> DOCUMENT EXTRACT
On Labor Day, everyone remembers that weekends and sick leave are good things, and that we have liberal labor unions to thank for them.

Elected officials aren’t allowed to mention such things for fear of being labeled a socialist or a community organizer, but regular folks may still — only on Labor Day — refer to antiquated concepts like “looking out for each other” or even “lending a hand when someone’s in trouble.”

Last year, I blogged about the history of Labor Day in A Shout Out to America’s Labor Unions, which you can read here.

A Union Brother

This year, I want to honor a flaming liberal, Robin Williams. Robin was an active union member and won two Screen Actor’s Guild awards, the only awards that specifically recognize union members. He became a member of the Guild in 1977, just a year after he left Julliard acting school, and the same year that he had his television debut on Laugh-In. He was a strong union supporter for the rest of his life.

Robin Williams, R.I.P. photo credit: Joe's Union Review

Robin Williams, R.I.P.

> GIVEN ENTRIES

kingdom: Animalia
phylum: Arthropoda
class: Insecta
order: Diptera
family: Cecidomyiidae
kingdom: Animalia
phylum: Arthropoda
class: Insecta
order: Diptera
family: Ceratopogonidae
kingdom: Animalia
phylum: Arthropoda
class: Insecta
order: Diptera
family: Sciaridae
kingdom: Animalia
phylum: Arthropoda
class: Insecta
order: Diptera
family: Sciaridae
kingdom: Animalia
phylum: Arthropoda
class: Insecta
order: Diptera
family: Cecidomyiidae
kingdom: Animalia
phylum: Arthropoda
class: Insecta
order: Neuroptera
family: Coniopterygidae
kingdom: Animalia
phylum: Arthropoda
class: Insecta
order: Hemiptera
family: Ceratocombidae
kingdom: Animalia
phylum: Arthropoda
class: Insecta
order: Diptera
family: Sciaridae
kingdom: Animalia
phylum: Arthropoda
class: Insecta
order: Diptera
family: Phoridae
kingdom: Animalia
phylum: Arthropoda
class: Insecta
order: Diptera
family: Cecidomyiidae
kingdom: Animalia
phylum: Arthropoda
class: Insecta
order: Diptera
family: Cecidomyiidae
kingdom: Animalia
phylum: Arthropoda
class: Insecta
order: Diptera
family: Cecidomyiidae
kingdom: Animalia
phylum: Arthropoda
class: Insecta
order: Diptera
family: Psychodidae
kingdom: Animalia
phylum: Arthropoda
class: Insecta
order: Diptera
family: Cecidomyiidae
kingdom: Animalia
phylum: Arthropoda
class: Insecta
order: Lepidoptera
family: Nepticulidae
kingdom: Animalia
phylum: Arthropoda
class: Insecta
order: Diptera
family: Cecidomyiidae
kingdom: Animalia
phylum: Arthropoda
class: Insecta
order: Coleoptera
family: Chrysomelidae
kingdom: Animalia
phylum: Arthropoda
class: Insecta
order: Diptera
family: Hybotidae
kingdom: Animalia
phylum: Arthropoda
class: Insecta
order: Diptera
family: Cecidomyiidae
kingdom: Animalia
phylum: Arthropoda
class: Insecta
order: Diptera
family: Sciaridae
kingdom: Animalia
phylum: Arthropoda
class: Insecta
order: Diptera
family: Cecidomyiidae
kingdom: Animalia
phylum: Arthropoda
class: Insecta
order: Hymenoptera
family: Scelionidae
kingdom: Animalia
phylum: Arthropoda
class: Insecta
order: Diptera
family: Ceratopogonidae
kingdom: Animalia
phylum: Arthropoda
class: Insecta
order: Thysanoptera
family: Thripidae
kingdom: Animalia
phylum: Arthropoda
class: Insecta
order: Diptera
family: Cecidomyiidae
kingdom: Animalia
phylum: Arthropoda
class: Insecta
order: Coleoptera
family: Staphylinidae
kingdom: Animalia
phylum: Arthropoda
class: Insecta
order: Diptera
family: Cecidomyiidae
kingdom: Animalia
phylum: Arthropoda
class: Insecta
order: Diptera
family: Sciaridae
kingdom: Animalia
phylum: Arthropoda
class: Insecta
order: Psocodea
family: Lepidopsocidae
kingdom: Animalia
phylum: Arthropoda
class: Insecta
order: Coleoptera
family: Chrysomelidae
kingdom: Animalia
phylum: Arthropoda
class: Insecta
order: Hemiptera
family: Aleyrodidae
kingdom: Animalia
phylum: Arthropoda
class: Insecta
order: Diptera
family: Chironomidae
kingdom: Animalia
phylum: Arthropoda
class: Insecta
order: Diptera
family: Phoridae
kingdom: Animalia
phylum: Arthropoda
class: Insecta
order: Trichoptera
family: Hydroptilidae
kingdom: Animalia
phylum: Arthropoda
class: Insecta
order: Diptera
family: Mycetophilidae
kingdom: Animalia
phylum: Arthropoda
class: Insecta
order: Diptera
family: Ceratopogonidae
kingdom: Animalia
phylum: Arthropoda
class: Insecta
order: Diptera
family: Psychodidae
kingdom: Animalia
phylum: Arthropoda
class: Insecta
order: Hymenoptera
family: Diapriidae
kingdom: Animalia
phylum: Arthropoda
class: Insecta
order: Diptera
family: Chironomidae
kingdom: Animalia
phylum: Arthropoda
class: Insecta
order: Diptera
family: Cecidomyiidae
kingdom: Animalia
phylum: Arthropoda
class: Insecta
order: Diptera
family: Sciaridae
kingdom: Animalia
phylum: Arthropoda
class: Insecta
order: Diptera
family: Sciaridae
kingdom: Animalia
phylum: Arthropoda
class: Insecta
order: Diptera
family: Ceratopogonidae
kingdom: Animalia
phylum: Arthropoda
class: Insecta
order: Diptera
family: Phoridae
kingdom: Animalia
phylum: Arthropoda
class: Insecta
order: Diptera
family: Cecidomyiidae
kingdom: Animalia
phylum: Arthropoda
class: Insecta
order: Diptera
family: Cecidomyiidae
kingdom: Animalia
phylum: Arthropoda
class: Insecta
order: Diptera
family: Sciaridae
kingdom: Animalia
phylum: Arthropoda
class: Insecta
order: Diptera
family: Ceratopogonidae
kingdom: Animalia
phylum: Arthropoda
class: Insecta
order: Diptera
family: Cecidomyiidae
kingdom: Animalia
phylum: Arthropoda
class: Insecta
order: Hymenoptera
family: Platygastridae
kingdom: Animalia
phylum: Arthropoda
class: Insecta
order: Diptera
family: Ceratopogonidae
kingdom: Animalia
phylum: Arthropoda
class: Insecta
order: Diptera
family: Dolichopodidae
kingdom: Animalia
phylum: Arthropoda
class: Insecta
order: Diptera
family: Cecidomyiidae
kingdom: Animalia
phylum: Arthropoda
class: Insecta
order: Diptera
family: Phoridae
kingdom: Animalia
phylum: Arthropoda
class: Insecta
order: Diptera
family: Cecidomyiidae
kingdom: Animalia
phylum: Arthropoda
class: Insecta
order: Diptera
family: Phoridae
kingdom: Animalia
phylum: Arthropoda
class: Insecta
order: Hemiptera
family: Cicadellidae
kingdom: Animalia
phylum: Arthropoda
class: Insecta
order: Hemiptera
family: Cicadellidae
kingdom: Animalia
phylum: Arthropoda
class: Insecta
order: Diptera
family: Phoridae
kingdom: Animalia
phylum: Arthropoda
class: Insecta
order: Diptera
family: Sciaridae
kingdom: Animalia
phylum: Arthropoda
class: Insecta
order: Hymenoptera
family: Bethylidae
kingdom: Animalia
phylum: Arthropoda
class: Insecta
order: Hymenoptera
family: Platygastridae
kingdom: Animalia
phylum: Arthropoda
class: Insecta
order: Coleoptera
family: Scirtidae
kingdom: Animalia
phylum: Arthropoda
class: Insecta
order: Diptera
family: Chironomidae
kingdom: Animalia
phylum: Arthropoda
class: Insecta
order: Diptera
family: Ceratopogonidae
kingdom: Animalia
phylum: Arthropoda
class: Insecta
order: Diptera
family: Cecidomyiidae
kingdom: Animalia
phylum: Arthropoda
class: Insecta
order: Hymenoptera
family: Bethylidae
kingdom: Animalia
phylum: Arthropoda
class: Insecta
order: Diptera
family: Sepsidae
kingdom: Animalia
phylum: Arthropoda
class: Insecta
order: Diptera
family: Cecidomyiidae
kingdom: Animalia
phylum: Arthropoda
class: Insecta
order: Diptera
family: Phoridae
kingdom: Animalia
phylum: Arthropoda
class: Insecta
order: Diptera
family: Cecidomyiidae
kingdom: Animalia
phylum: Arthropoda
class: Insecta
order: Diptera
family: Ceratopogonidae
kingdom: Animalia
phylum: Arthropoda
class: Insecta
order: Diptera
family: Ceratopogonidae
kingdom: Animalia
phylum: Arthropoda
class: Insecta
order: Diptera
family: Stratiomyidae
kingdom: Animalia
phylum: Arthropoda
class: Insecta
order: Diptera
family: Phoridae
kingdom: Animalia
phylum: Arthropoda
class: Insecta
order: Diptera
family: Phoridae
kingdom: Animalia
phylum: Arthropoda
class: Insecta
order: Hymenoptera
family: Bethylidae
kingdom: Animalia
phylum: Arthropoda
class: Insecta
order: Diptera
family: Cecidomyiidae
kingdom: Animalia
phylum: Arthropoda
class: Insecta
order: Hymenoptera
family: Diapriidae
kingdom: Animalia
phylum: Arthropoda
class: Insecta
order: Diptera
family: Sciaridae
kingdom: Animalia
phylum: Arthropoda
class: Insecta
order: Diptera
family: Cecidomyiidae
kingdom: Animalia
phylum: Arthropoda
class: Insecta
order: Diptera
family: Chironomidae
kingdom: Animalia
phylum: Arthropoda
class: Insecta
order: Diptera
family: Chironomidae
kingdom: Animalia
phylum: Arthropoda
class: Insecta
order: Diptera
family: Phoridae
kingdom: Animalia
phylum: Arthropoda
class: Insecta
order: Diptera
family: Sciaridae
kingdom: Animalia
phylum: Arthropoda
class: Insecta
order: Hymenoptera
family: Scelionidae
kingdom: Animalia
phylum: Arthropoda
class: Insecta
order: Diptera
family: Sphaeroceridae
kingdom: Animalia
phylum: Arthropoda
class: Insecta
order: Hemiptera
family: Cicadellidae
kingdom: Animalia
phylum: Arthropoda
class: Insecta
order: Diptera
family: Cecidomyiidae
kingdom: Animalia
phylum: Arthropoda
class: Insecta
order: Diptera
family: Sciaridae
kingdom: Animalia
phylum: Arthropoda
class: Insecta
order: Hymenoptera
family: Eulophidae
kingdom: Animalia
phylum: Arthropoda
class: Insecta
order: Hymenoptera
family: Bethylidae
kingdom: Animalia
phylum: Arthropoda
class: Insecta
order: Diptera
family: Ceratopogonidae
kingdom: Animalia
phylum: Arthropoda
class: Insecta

> WORK TO DO
In the Labor Day post above, copy out the passage starting at "Elected officials aren’t" and ending at "can read here.".

> WRITTEN REPLY
Elected officials aren’t allowed to mention such things for fear of being labeled a socialist or a community organizer, but regular folks may still — only on Labor Day — refer to antiquated concepts like “looking out for each other” or even “lending a hand when someone’s in trouble.”

Last year, I blogged about the history of Labor Day in A Shout Out to America’s Labor Unions, which you can read here.